■ Instructions for the task: For the entries that follow, restate word for word the line containing "pinky tip: (4, 198)", the line containing "middle mcp: (164, 165)", and every line that lies between them.

■ Data under study:
____________

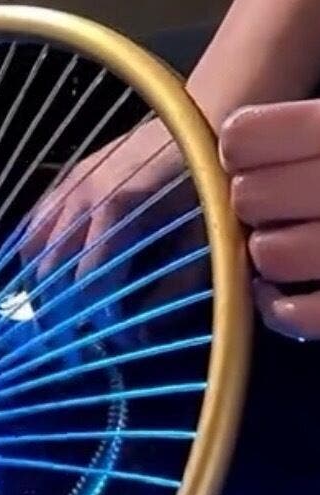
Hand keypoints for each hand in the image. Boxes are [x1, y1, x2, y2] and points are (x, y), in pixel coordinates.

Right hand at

____________

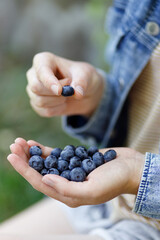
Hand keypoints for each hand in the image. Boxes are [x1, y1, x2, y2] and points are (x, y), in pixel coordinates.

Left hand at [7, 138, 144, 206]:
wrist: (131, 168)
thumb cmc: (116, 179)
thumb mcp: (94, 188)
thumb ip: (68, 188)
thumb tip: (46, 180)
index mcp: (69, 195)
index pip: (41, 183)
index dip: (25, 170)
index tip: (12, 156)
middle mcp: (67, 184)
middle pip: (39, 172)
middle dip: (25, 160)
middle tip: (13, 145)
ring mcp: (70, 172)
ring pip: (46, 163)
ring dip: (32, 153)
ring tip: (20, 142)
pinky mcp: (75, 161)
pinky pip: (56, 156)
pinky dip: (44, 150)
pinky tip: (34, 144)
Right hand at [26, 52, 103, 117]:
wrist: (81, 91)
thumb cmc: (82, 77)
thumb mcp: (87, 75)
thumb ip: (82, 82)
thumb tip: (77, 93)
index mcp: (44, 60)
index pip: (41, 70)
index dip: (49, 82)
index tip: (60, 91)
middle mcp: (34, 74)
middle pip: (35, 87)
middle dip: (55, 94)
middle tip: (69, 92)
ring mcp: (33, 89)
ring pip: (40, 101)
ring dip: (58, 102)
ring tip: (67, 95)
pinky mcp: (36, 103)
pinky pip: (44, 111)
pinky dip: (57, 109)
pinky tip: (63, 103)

____________

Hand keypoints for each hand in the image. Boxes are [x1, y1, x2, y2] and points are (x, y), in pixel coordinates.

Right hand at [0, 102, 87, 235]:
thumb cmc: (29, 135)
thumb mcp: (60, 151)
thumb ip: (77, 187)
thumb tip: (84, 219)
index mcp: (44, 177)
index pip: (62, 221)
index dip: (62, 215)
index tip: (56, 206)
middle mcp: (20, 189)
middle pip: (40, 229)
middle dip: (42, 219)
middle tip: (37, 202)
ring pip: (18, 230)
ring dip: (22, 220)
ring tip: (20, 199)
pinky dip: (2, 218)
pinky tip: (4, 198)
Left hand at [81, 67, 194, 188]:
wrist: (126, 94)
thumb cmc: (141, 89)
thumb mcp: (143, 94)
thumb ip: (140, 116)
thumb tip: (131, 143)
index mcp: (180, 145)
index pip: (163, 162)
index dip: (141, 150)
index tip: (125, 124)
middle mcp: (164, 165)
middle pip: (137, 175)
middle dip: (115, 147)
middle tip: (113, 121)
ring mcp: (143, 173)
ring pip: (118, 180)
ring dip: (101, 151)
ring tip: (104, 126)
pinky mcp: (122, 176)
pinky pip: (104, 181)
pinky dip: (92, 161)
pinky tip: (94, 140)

____________

■ Solution to this exercise:
pinky tip: (4, 198)
Left hand at [81, 67, 194, 188]:
wrist: (126, 94)
thumb cmc: (141, 89)
thumb mcp: (143, 94)
thumb ip: (140, 116)
thumb tip: (131, 143)
index mcp: (180, 145)
index pip: (163, 162)
index dip: (141, 150)
index tip: (125, 124)
middle mcp: (164, 165)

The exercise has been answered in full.